I don't know how much more of this I can handle... No one seems to understand anymore. I have no where to get away, no one that is willing to talk to me... I can't wait for the summertime and for the camp season to begin... I can be a camp counselor again, see some old friends, and get away from toxic college people and my toxic family members...
Sorry that was a long rant, but this has been pent up since I got home in December... And I am honestly miserable here, and miserable that I have to go back to my dreaded campus room... I am going to try to switch rooms, so that might help a bit... I am hoping for a single so I can steer clear of anymore people like my current and old roommates.
- hi!
it's tough living life, isn't it?
but we're all human and we all deal with the same things
about the guy: contact him. ask him if you guys want
to hang out back at college, just for a get together
maybe even talk to him how you feel, he can help
you out and distract you from this gross and not fun
thing called life.
for the person who doesn't have facebook, try and
dig out old address books. maybe you have it somewhere?
you can always send him mail c:
i'm sure they're not angry at you all the time at home!
talking to people won't weigh their life down, and they
only want to help you. it's like you talking on here about
your problems, anybody is willing to help! you're not wasting
our time, or our life. and we want to help you!

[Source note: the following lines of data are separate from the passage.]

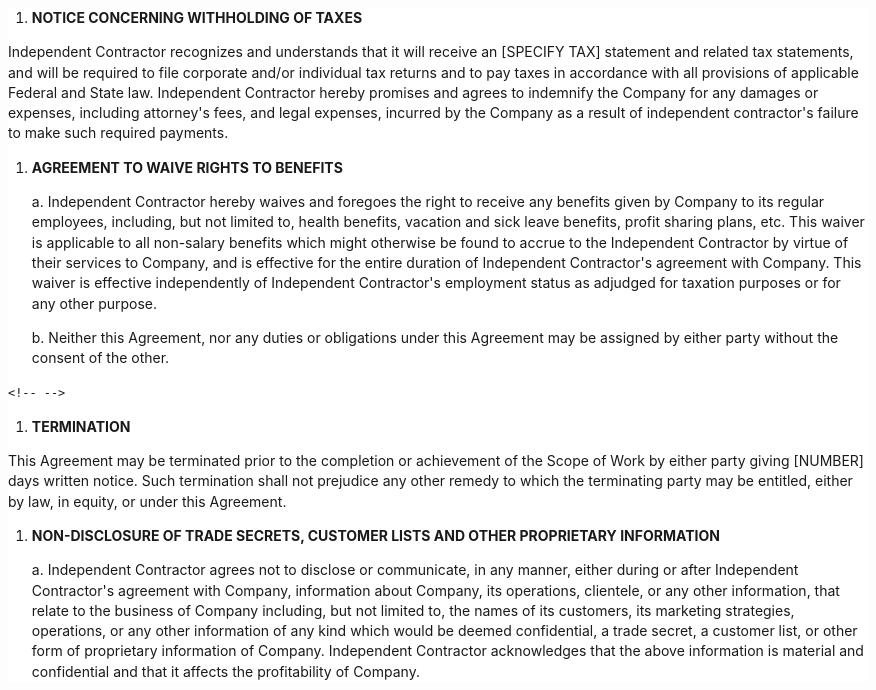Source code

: 1.  **NOTICE CONCERNING WITHHOLDING OF TAXES**

Independent Contractor recognizes and understands that it will receive
an \[SPECIFY TAX\] statement and related tax statements, and will be
required to file corporate and/or individual tax returns and to pay
taxes in accordance with all provisions of applicable Federal and State
law. Independent Contractor hereby promises and agrees to indemnify the
Company for any damages or expenses, including attorney\'s fees, and
legal expenses, incurred by the Company as a result of independent
contractor\'s failure to make such required payments.

1.  **AGREEMENT TO WAIVE RIGHTS TO BENEFITS**

    a.  Independent Contractor hereby waives and foregoes the right to
        receive any benefits given by Company to its regular employees,
        including, but not limited to, health benefits, vacation and
        sick leave benefits, profit sharing plans, etc. This waiver is
        applicable to all non-salary benefits which might otherwise be
        found to accrue to the Independent Contractor by virtue of their
        services to Company, and is effective for the entire duration of
        Independent Contractor's agreement with Company. This waiver is
        effective independently of Independent Contractor's employment
        status as adjudged for taxation purposes or for any other
        purpose.

    b.  Neither this Agreement, nor any duties or obligations under this
        Agreement may be assigned by either party without the consent of
        the other.

```{=html}
<!-- -->
```
1.  **TERMINATION**

This Agreement may be terminated prior to the completion or achievement
of the Scope of Work by either party giving \[NUMBER\] days written
notice. Such termination shall not prejudice any other remedy to which
the terminating party may be entitled, either by law, in equity, or
under this Agreement.

1.  **NON-DISCLOSURE OF TRADE SECRETS, CUSTOMER LISTS AND OTHER
    PROPRIETARY INFORMATION**

    a.  Independent Contractor agrees not to disclose or communicate, in
        any manner, either during or after Independent Contractor's
        agreement with Company, information about Company, its
        operations, clientele, or any other information, that relate to
        the business of Company including, but not limited to, the names
        of its customers, its marketing strategies, operations, or any
        other information of any kind which would be deemed
        confidential, a trade secret, a customer list, or other form of
        proprietary information of Company. Independent Contractor
        acknowledges that the above information is material and
        confidential and that it affects the profitability of Company.
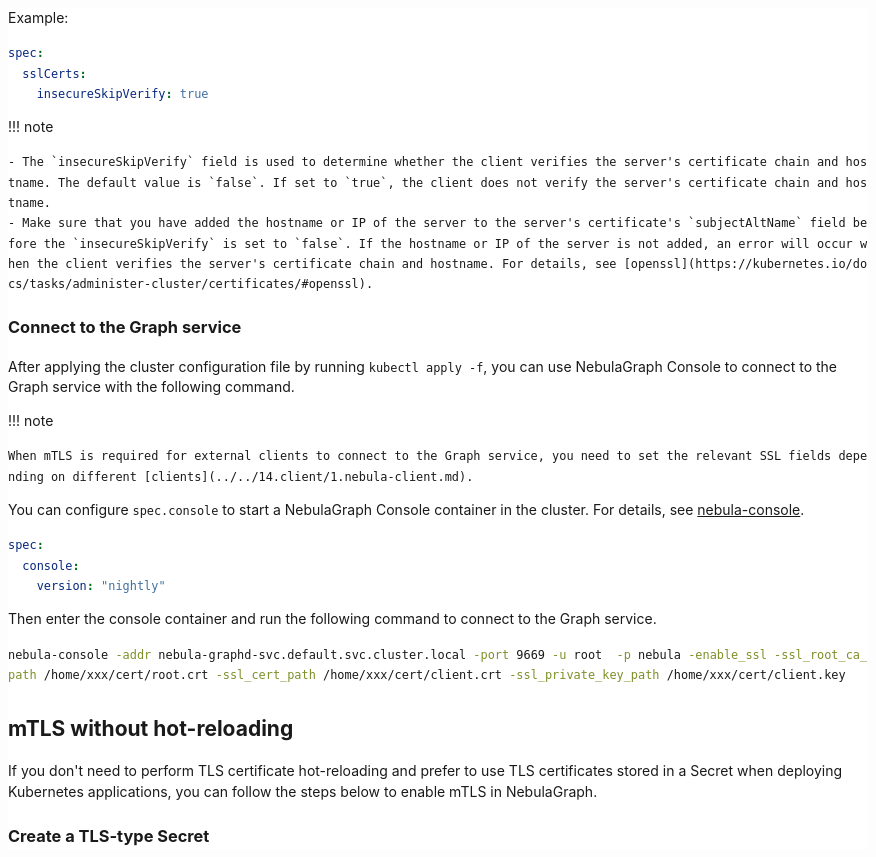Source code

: 
Example:

```yaml
spec:
  sslCerts:
    insecureSkipVerify: true
```

!!! note

    - The `insecureSkipVerify` field is used to determine whether the client verifies the server's certificate chain and hostname. The default value is `false`. If set to `true`, the client does not verify the server's certificate chain and hostname.
    - Make sure that you have added the hostname or IP of the server to the server's certificate's `subjectAltName` field before the `insecureSkipVerify` is set to `false`. If the hostname or IP of the server is not added, an error will occur when the client verifies the server's certificate chain and hostname. For details, see [openssl](https://kubernetes.io/docs/tasks/administer-cluster/certificates/#openssl).


### Connect to the Graph service


After applying the cluster configuration file by running `kubectl apply -f`, you can use NebulaGraph Console to connect to the Graph service with the following command.

!!! note

    When mTLS is required for external clients to connect to the Graph service, you need to set the relevant SSL fields depending on different [clients](../../14.client/1.nebula-client.md). 

You can configure `spec.console` to start a NebulaGraph Console container in the cluster. For details, see [nebula-console](https://github.com/vesoft-inc/nebula-operator/blob/v{{operator.release}}/doc/user/nebula_console.md#nebula-console).

```yaml
spec:
  console:
    version: "nightly"
```
Then enter the console container and run the following command to connect to the Graph service.

```bash
nebula-console -addr nebula-graphd-svc.default.svc.cluster.local -port 9669 -u root  -p nebula -enable_ssl -ssl_root_ca_path /home/xxx/cert/root.crt -ssl_cert_path /home/xxx/cert/client.crt -ssl_private_key_path /home/xxx/cert/client.key
```

## mTLS without hot-reloading

If you don't need to perform TLS certificate hot-reloading and prefer to use TLS certificates stored in a Secret when deploying Kubernetes applications, you can follow the steps below to enable mTLS in NebulaGraph.

### Create a TLS-type Secret
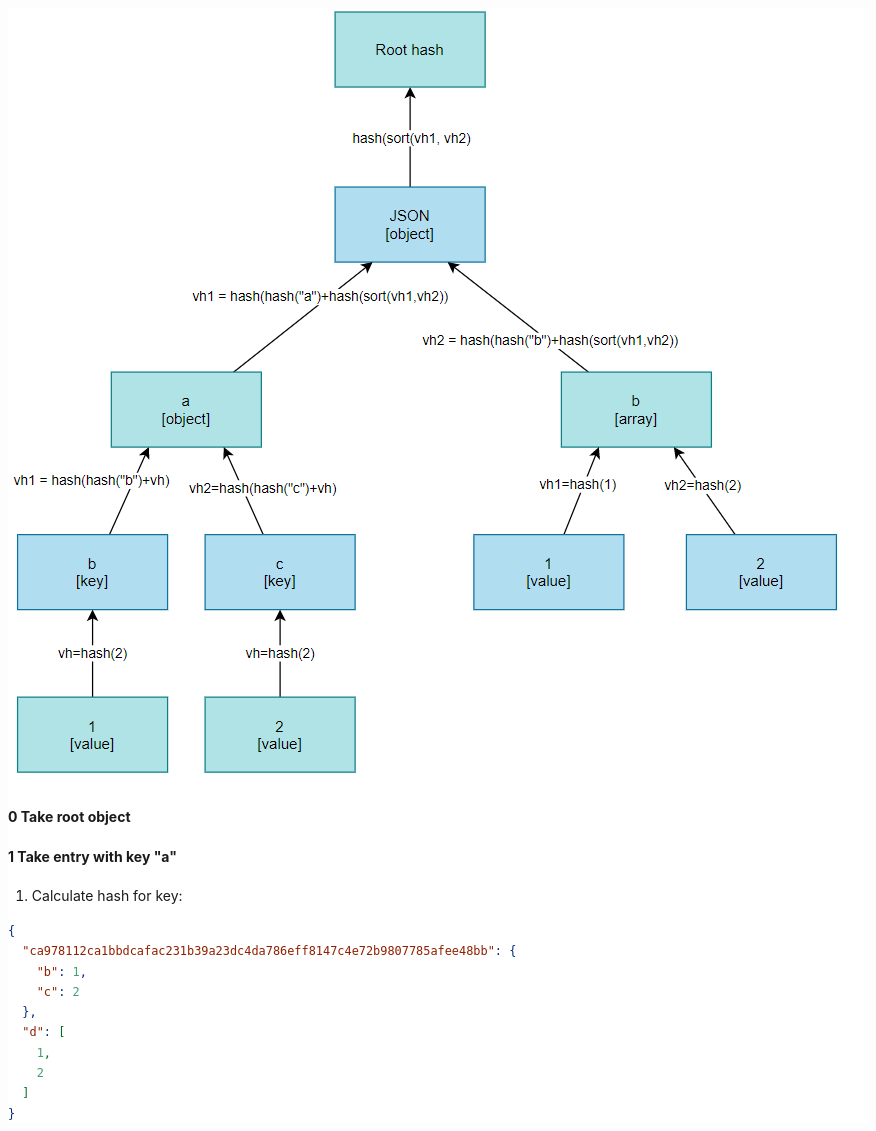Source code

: ![JSON Merkle root](.readme/tree.png)

#### 0 Take root object

#### 1 Take entry with key "a"

1. Calculate hash for key:

```json
{
  "ca978112ca1bbdcafac231b39a23dc4da786eff8147c4e72b9807785afee48bb": {
    "b": 1,
    "c": 2
  },
  "d": [
    1,
    2
  ]
}
```
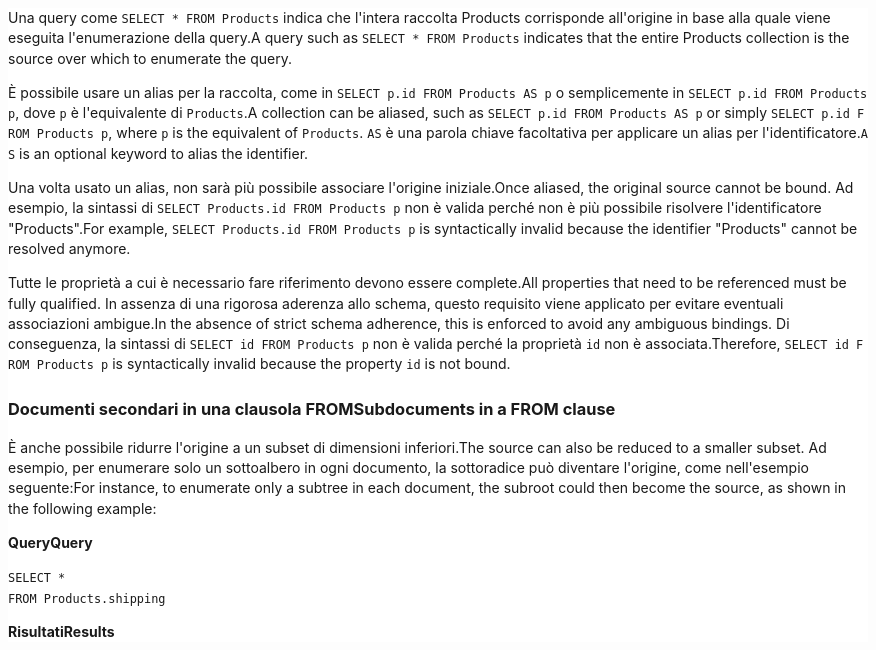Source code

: <span data-ttu-id="a7c21-121">Una query come `SELECT * FROM Products` indica che l'intera raccolta Products corrisponde all'origine in base alla quale viene eseguita l'enumerazione della query.</span><span class="sxs-lookup"><span data-stu-id="a7c21-121">A query such as `SELECT * FROM Products` indicates that the entire Products collection is the source over which to enumerate the query.</span></span>

<span data-ttu-id="a7c21-122">È possibile usare un alias per la raccolta, come in `SELECT p.id FROM Products AS p` o semplicemente in `SELECT p.id FROM Products p`, dove `p` è l'equivalente di `Products`.</span><span class="sxs-lookup"><span data-stu-id="a7c21-122">A collection can be aliased, such as `SELECT p.id FROM Products AS p` or simply `SELECT p.id FROM Products p`, where `p` is the equivalent of `Products`.</span></span> <span data-ttu-id="a7c21-123">`AS` è una parola chiave facoltativa per applicare un alias per l'identificatore.</span><span class="sxs-lookup"><span data-stu-id="a7c21-123">`AS` is an optional keyword to alias the identifier.</span></span>

<span data-ttu-id="a7c21-124">Una volta usato un alias, non sarà più possibile associare l'origine iniziale.</span><span class="sxs-lookup"><span data-stu-id="a7c21-124">Once aliased, the original source cannot be bound.</span></span> <span data-ttu-id="a7c21-125">Ad esempio, la sintassi di `SELECT Products.id FROM Products p` non è valida perché non è più possibile risolvere l'identificatore "Products".</span><span class="sxs-lookup"><span data-stu-id="a7c21-125">For example, `SELECT Products.id FROM Products p` is syntactically invalid because the identifier "Products" cannot be resolved anymore.</span></span>

<span data-ttu-id="a7c21-126">Tutte le proprietà a cui è necessario fare riferimento devono essere complete.</span><span class="sxs-lookup"><span data-stu-id="a7c21-126">All properties that need to be referenced must be fully qualified.</span></span> <span data-ttu-id="a7c21-127">In assenza di una rigorosa aderenza allo schema, questo requisito viene applicato per evitare eventuali associazioni ambigue.</span><span class="sxs-lookup"><span data-stu-id="a7c21-127">In the absence of strict schema adherence, this is enforced to avoid any ambiguous bindings.</span></span> <span data-ttu-id="a7c21-128">Di conseguenza, la sintassi di `SELECT id FROM Products p` non è valida perché la proprietà `id` non è associata.</span><span class="sxs-lookup"><span data-stu-id="a7c21-128">Therefore, `SELECT id FROM Products p` is syntactically invalid because the property `id` is not bound.</span></span>

### <a name="subdocuments-in-a-from-clause"></a><span data-ttu-id="a7c21-129">Documenti secondari in una clausola FROM</span><span class="sxs-lookup"><span data-stu-id="a7c21-129">Subdocuments in a FROM clause</span></span>
<span data-ttu-id="a7c21-130">È anche possibile ridurre l'origine a un subset di dimensioni inferiori.</span><span class="sxs-lookup"><span data-stu-id="a7c21-130">The source can also be reduced to a smaller subset.</span></span> <span data-ttu-id="a7c21-131">Ad esempio, per enumerare solo un sottoalbero in ogni documento, la sottoradice può diventare l'origine, come nell'esempio seguente:</span><span class="sxs-lookup"><span data-stu-id="a7c21-131">For instance, to enumerate only a subtree in each document, the subroot could then become the source, as shown in the following example:</span></span>

<span data-ttu-id="a7c21-132">**Query**</span><span class="sxs-lookup"><span data-stu-id="a7c21-132">**Query**</span></span>
```
SELECT * 
FROM Products.shipping
```

<span data-ttu-id="a7c21-133">**Risultati**</span><span class="sxs-lookup"><span data-stu-id="a7c21-133">**Results**</span></span>  
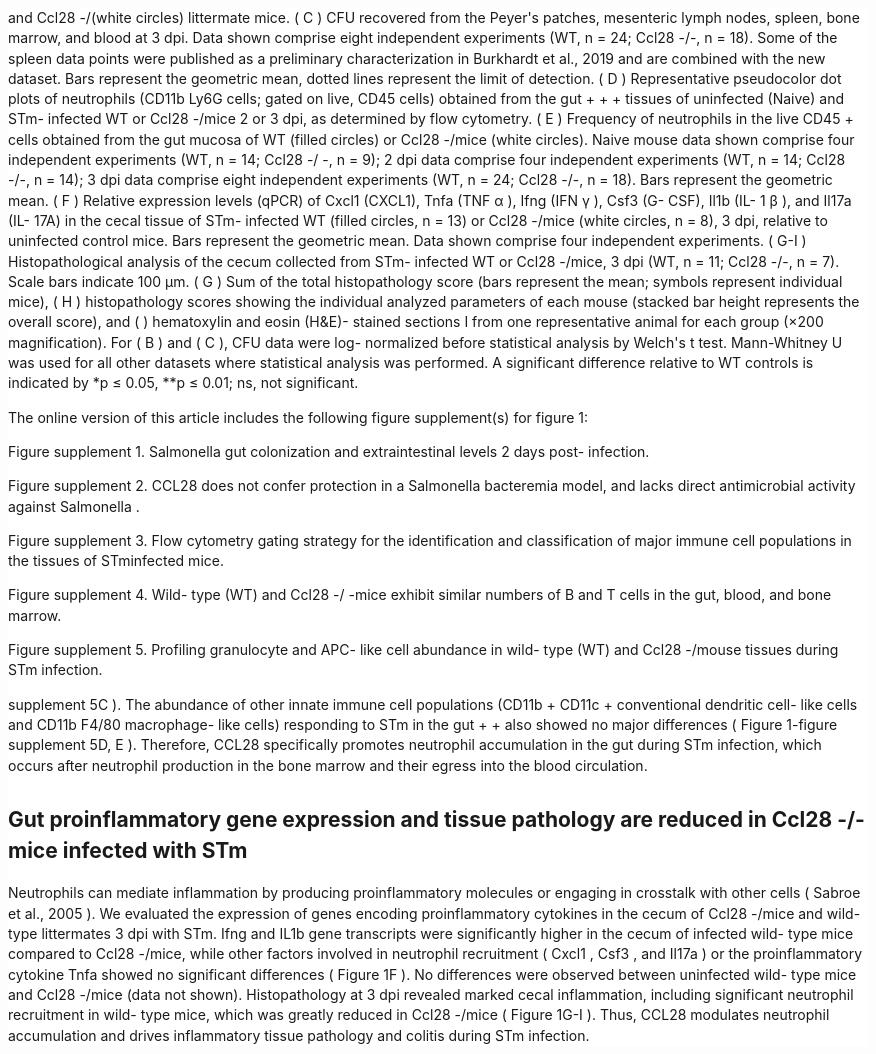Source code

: and Ccl28 -/(white circles) littermate mice. ( C ) CFU recovered from the Peyer's patches, mesenteric lymph nodes, spleen, bone marrow, and blood at 3 dpi. Data shown comprise eight independent experiments (WT, n = 24; Ccl28 -/-, n = 18). Some of the spleen data points were published as a preliminary characterization in Burkhardt et al., 2019 and are combined with the new dataset. Bars represent the geometric mean, dotted lines represent the limit of detection. ( D ) Representative pseudocolor dot plots of neutrophils (CD11b  Ly6G  cells; gated on live, CD45  cells) obtained from the gut + + + tissues of uninfected (Naive) and STm-  infected WT or Ccl28 -/mice 2 or 3 dpi, as determined by flow cytometry. ( E ) Frequency of neutrophils in the live CD45 +  cells obtained from the gut mucosa of WT (filled circles) or Ccl28 -/mice (white circles). Naive mouse data shown comprise four independent experiments (WT, n = 14; Ccl28 -/ -, n = 9); 2 dpi data comprise four independent experiments (WT, n = 14; Ccl28 -/-, n = 14); 3 dpi data comprise eight independent experiments (WT, n = 24; Ccl28 -/-, n = 18). Bars represent the geometric mean. ( F ) Relative expression levels (qPCR) of Cxcl1 (CXCL1), Tnfa (TNF α ), Ifng (IFN γ ), Csf3 (G-  CSF), Il1b (IL-  1 β ), and Il17a (IL-  17A) in the cecal tissue of STm-  infected WT (filled circles, n = 13) or Ccl28 -/mice (white circles, n = 8), 3 dpi, relative to uninfected control mice. Bars represent the geometric mean. Data shown comprise four independent experiments. ( G-I ) Histopathological analysis of the cecum collected from STm-  infected WT or Ccl28 -/mice, 3 dpi (WT, n = 11; Ccl28 -/-, n = 7). Scale bars indicate 100 µm. ( G ) Sum of the total histopathology score (bars represent the mean; symbols represent individual mice), ( H ) histopathology scores showing the individual analyzed parameters of each mouse (stacked bar height represents the overall score), and ( ) hematoxylin and eosin (H&amp;E)-  stained sections I from one representative animal for each group (×200 magnification). For ( B ) and ( C ), CFU data were log-  normalized before statistical analysis by Welch's t test. Mann-Whitney U was used for all other datasets where statistical analysis was performed. A significant difference relative to WT controls is indicated by *p ≤ 0.05, **p ≤ 0.01; ns, not significant.

The online version of this article includes the following figure supplement(s) for figure 1:

Figure supplement 1. Salmonella gut colonization and extraintestinal levels 2 days post-  infection.

Figure supplement 2. CCL28 does not confer protection in a Salmonella bacteremia model, and lacks direct antimicrobial activity against Salmonella .

Figure supplement 3. Flow cytometry gating strategy for the identification and classification of major immune cell populations in the tissues of STminfected mice.

Figure supplement 4. Wild-  type (WT) and Ccl28 -/ -mice exhibit similar numbers of B and T cells in the gut, blood, and bone marrow.

Figure supplement 5. Profiling granulocyte and APC-  like cell abundance in wild-  type (WT) and Ccl28 -/mouse tissues during STm infection.

supplement 5C ). The abundance of other innate immune cell populations (CD11b +  CD11c + conventional dendritic cell-  like cells and CD11b  F4/80  macrophage-  like cells) responding to STm in the gut + + also showed no major differences ( Figure 1-figure supplement 5D, E ). Therefore, CCL28 specifically promotes neutrophil accumulation in the gut during STm infection, which occurs after neutrophil production in the bone marrow and their egress into the blood circulation.

## Gut proinflammatory gene expression and tissue pathology are reduced in Ccl28 -/-mice infected with STm

Neutrophils can mediate inflammation by producing proinflammatory molecules or engaging in crosstalk with other cells ( Sabroe et al., 2005 ). We evaluated the expression of genes encoding proinflammatory cytokines in the cecum of Ccl28 -/mice and wild-  type littermates 3 dpi with STm. Ifng and IL1b gene transcripts were significantly higher in the cecum of infected wild-  type mice compared to Ccl28 -/mice, while other factors involved in neutrophil recruitment ( Cxcl1 , Csf3 ,  and Il17a )  or the proinflammatory cytokine Tnfa showed no significant differences ( Figure 1F ).  No  differences were observed between uninfected wild-  type mice and Ccl28 -/mice (data not shown). Histopathology at 3 dpi revealed marked cecal inflammation, including significant neutrophil recruitment in wild-  type mice, which was greatly reduced in Ccl28 -/mice ( Figure 1G-I ). Thus, CCL28 modulates neutrophil accumulation and drives inflammatory tissue pathology and colitis during STm infection.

have fun at college, and good luck with the room!<3
bearbait wrote:just... really suffering from PTSD right now haha
i hate the flashbacks
i didn't do anything to deserve the trauma
i mean sure i was intoxicated during two of the traumatic of events but i didnt ask for anything to happen to me
and the first time i certainly didnt ask for broken bones
im so miserable
Eath_Hurricane wrote:I have two oral presentations tomorrow that have a lot of impact on my grades and I don't think I can do it. The worst part about it is they're both group presentations and I'm going to weigh down my partners as well. I'm so close to crying right now just out of sheer frustration with myself. Why am I so terrible at presentations? I'm friends with almost everyone in one of the classes, and the other one I still do have friends in, and it's a shorter, easier presentation. When in just in front of my friends talking, I'm so outgoing and dorky and dramatic, but when you put me on a stage, I freeze up. Why? Why why why? Mom, dad, this is why you should have let me do that hobby I wanted to do. It would have helped this.
- hey you'll be okay!
i'm the same as you, put me in front of
a group out of class i'm so loud, but put me
in a presentation and i'll have a panic attack
you'll do great!
just remember this:
this time next year, no one will remember!
no one will remember the presentation
if you do badly, no one will remember!
if you do good, well, you got a good grade!